» TEKST
Jest on konieczny, by móc wejść do uczelnianych budynków. Hohschule w Hanowerze tłumaczy się oszczędnością czasu. Dziekan jednego z wydziałów, Wolfgang Strache, wyjaśniał, że czas weryfikacji osób wchodzących na teren placówki skrócił się o 75 proc.
Opaski "skracają" kolejki
Zdaniem dziekana, pomysł opasek został zaaprobowany przez studentów. Podobnie mówi rektor Uniwersytetu Leibniza. - Nie chcemy, by studenci stali w długich kolejkach, a potem mieli tylko dziesięć minut wykładu - tłumaczył profesor dr hab. Volker Eppinh.
Noszenie plastikowych opasek jest dobrowolne.
Pomysł krytykują związki oświatowe. "Odrzucamy publicznie widoczną identyfikację osób zaszczepionych. Ochrona tych wrażliwych informacji musi być elementarna. Opaski to zła droga" - pisze w oświadczeniu niemiecki Związek Zawodowy Oświaty i Nauki (GEW).
Podobne rozwiązanie zapowiadał w sierpniu niemiecki park rozrywki. Jedna z największych tego typu instytucji, Europa Park w Rust w landzie Badenia-Wirtembergia po fali krytyki w mediach zrezygnował z tego pomysłu.

» POLECENIE
Przepisz słowo w słowo cały powyższy tekst o opaskach na uczelniach w Hanowerze.

» MATERIAŁ
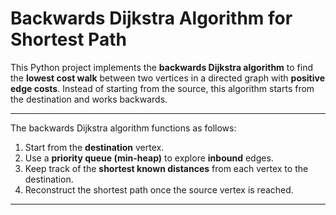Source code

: # Backwards Dijkstra Algorithm for Shortest Path

This Python project implements the **backwards Dijkstra algorithm** to find the **lowest cost walk** between two vertices in a directed graph with **positive edge costs**. Instead of starting from the source, this algorithm starts from the destination and works backwards.

---

The backwards Dijkstra algorithm functions as follows:

1. Start from the **destination** vertex.
2. Use a **priority queue (min-heap)** to explore **inbound** edges.
3. Keep track of the **shortest known distances** from each vertex to the destination.
4. Reconstruct the shortest path once the source vertex is reached.

---

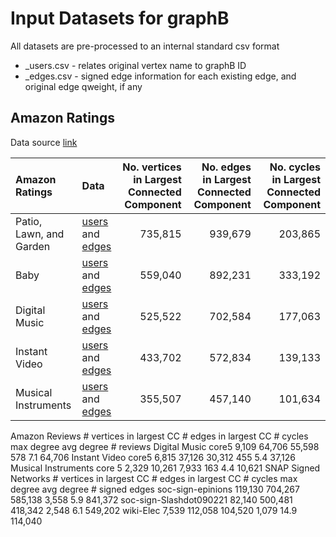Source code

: 
# Input Datasets for graphB

All datasets are pre-processed to an internal standard csv format
* _users.csv - relates original vertex name to graphB ID
* _edges.csv - signed edge information for each existing edge, and original edge qweight, if any  

## Amazon Ratings

Data source [link](https://jmcauley.ucsd.edu/data/amazon/)

| Amazon Ratings | Data             | No. vertices in Largest Connected Component | No. edges  in Largest Connected Component | No. cycles in Largest Connected Component |
| :------------- | :--------------- |  ---------------: |  ---------------: | ---------------: | 
| Patio, Lawn, and Garden | [users](Amazon_Garden_users.csv) and [edges](Amazon_Garden_edges.csv) | 735,815	| 939,679	| 203,865 |
| Baby 	  | [users](Amazon_Baby_users.csv) and [edges](Amazon_Baby_edges.csv) | 559,040 | 892,231 | 333,192 |
| Digital Music	| [users](Amazon_Music_users.csv) and [edges](Amazon_Music_edges.csv) | 525,522	| 702,584	| 177,063	| 
| Instant Video	|  [users](Amazon_Video_users.csv) and [edges](Amazon_Video_edges.csv) | 433,702 | 572,834 | 139,133 |
| Musical Instruments | [users](Amazon_Instruments_users.csv) and [edges](Amazon_Instruments_edges.csv) | 355,507 | 457,140 | 101,634 |

Amazon Reviews	# vertices  in largest CC	# edges  in largest CC	# cycles	max degree	avg degree	# reviews
Digital Music core5	9,109	64,706	55,598	578	7.1	64,706
Instant Video core5	6,815	37,126	30,312	455	5.4	37,126
Musical Instruments core 5	2,329	10,261	7,933	163	4.4	10,621
SNAP Signed Networks	# vertices in largest CC	# edges  in largest CC	# cycles	max degree	avg degree	# signed edges
soc-sign-epinions	119,130	704,267	585,138	3,558	5.9	841,372
soc-sign-Slashdot090221	82,140	500,481	418,342	2,548	6.1	549,202
wiki-Elec	7,539	112,058	104,520	1,079	14.9	114,040
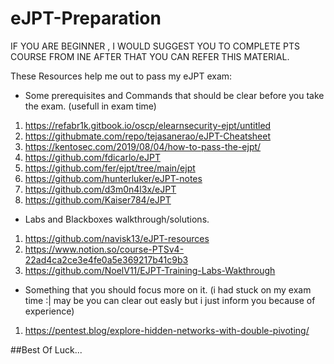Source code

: # eJPT-Preparation
IF YOU ARE BEGINNER , I WOULD SUGGEST YOU TO COMPLETE PTS COURSE FROM INE AFTER THAT YOU CAN REFER THIS MATERIAL.

These Resources help me out to pass my eJPT exam:

- Some prerequisites and Commands that should be clear before you take the exam. (usefull in exam time)
1. https://refabr1k.gitbook.io/oscp/elearnsecurity-ejpt/untitled
2. https://githubmate.com/repo/tejasanerao/eJPT-Cheatsheet
3. https://kentosec.com/2019/08/04/how-to-pass-the-ejpt/
4. https://github.com/fdicarlo/eJPT
6. https://github.com/fer/ejpt/tree/main/ejpt
7. https://github.com/hunterluker/eJPT-notes
8. https://github.com/d3m0n4l3x/eJPT
9. https://github.com/Kaiser784/eJPT


- Labs and Blackboxes walkthrough/solutions.
1. https://github.com/navisk13/eJPT-resources
2. https://www.notion.so/course-PTSv4-22ad4ca2ce3e4fe0a5e369217b41c9b3
3. https://github.com/NoelV11/EJPT-Training-Labs-Wakthrough

- Something that you should focus more on it. (i had stuck on my exam time :| may be you can clear out easly but i just inform you because of experience)
1. https://pentest.blog/explore-hidden-networks-with-double-pivoting/

##Best Of Luck...
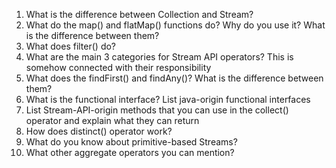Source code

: 1. What is the difference between Collection and Stream?
2. What do the map() and flatMap() functions do? Why do you use it? What is the difference between them?
3. What does filter() do?
4. What are the main 3 categories for Stream API operators? This is somehow connected with their responsibility
5. What does the findFirst() and findAny()? What is the difference between them?
6. What is the functional interface? List java-origin functional interfaces
7. List Stream-API-origin methods that you can use in the collect() operator and explain what they can return
8. How does distinct() operator work?
9. What do you know about primitive-based Streams?
10. What other aggregate operators you can mention?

» ODPOWIEDŹ
Jest on konieczny, by móc wejść do uczelnianych budynków. Hohschule w Hanowerze tłumaczy się oszczędnością czasu. Dziekan jednego z wydziałów, Wolfgang Strache, wyjaśniał, że czas weryfikacji osób wchodzących na teren placówki skrócił się o 75 proc.
Opaski "skracają" kolejki
Zdaniem dziekana, pomysł opasek został zaaprobowany przez studentów. Podobnie mówi rektor Uniwersytetu Leibniza. - Nie chcemy, by studenci stali w długich kolejkach, a potem mieli tylko dziesięć minut wykładu - tłumaczył profesor dr hab. Volker Eppinh.
Noszenie plastikowych opasek jest dobrowolne.
Pomysł krytykują związki oświatowe. "Odrzucamy publicznie widoczną identyfikację osób zaszczepionych. Ochrona tych wrażliwych informacji musi być elementarna. Opaski to zła droga" - pisze w oświadczeniu niemiecki Związek Zawodowy Oświaty i Nauki (GEW).
Podobne rozwiązanie zapowiadał w sierpniu niemiecki park rozrywki. Jedna z największych tego typu instytucji, Europa Park w Rust w landzie Badenia-Wirtembergia po fali krytyki w mediach zrezygnował z tego pomysłu.